Más de doscientos cincuenta mil dólares los esperaban en la sucursal Banco Provincia de Remedios de Escalada. Cuando llegaron, hubo un cambio de guardia de último momento. El datero no estaba, después se enteraron de que el datero nunca estaría porque estaba flotando sin vida en el Reconquista. Pero a falta del datero el que dijo presente fue Di Piaggio con su patota. Di Piaggio era comisario de la 1.ª de San Martín y estaba de civil porque estaba fuera de su jurisdicción. Di Piaggio fue a vengar a los dos compañeros de su comisaría que bajó la banda del Chori. Y se vengó nomás.

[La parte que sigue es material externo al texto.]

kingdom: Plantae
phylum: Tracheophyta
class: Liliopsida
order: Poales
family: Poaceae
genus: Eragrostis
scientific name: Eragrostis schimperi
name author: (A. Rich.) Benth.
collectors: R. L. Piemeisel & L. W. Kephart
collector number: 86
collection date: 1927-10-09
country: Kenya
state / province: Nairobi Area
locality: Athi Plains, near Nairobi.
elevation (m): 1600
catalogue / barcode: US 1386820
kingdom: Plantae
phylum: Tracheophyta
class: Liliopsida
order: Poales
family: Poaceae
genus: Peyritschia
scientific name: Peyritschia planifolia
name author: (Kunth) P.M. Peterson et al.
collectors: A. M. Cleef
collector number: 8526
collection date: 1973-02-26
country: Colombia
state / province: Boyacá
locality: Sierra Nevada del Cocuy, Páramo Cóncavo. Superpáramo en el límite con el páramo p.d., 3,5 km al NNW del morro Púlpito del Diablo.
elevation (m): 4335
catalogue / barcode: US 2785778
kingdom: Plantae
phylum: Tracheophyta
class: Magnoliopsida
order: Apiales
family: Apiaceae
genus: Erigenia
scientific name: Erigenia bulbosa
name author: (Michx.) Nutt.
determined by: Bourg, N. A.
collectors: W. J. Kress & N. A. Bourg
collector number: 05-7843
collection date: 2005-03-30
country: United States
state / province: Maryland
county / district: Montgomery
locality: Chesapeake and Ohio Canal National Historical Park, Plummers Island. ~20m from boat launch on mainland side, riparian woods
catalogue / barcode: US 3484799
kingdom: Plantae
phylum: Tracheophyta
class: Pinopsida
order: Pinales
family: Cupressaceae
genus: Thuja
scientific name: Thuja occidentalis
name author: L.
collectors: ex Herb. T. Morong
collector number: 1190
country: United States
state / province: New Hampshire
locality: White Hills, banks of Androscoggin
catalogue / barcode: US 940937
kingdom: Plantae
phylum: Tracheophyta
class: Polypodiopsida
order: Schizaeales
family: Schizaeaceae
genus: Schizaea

En la encerrona el Chori recibió dos impactos de nueve milímetros en el chaleco antibalas y el Kevin una bala que le rompió cúbito y radio de antebrazo izquierdo. Una pavada para ellos. Lo que no fue una pavada fue que boletearon al Tecla Gutiérrez y al Mago Escalante. Cuando casi se quedaban sin balas y el chapón del parripollo que los cubría no era más que un colador de tela. Ya no la contaban, pero los salvó la televisión. Después de una hora de tiroteo los periodistas de Nuevediario invadieron el lugar. Necesitaban sangre. Llegaron rápido porque Nuevediario compartía la frecuencia de la Bonaerense por una suma importante de dinero. Siempre llegaban primero y esa vuelta no fue la excepción. Frente a las cámaras y manchado de sangre el Chori pidió la presencia de un juez. El juez nunca fue, nunca van, pero mandó a su secretario. El secretario llegó cagado de miedo. No hizo nada. No tenía nada que hacer. Para cuando llegó el secretario, Di Piaggio y sus hombres habían hecho enroque con el taquero de Lanús que estaba de suplente por si Di Piaggio no podía terminar su cacería. Todo el crédito se lo llevó la Comisaría 2.ª de Lanús, que para los diarios fue la responsable de un trabajo de inteligencia de meses para desbaratar a la banda más pesada del conurbano sur. Dos delincuentes muertos, dos heridos y cinco detenidos. Di Massa y Herrera supieron perder. Lo que hizo Di Piaggio era algo que entraba dentro de los códigos en la guerra entre chorros y la Bonaerense. Fue una jugada legal y los Faluchos aceptaron la derrota sin promesas de venganzas. Los depositaron en Olmos. El Penal de Olmos es la mejor residencia de los perdedores que se creen ganadores.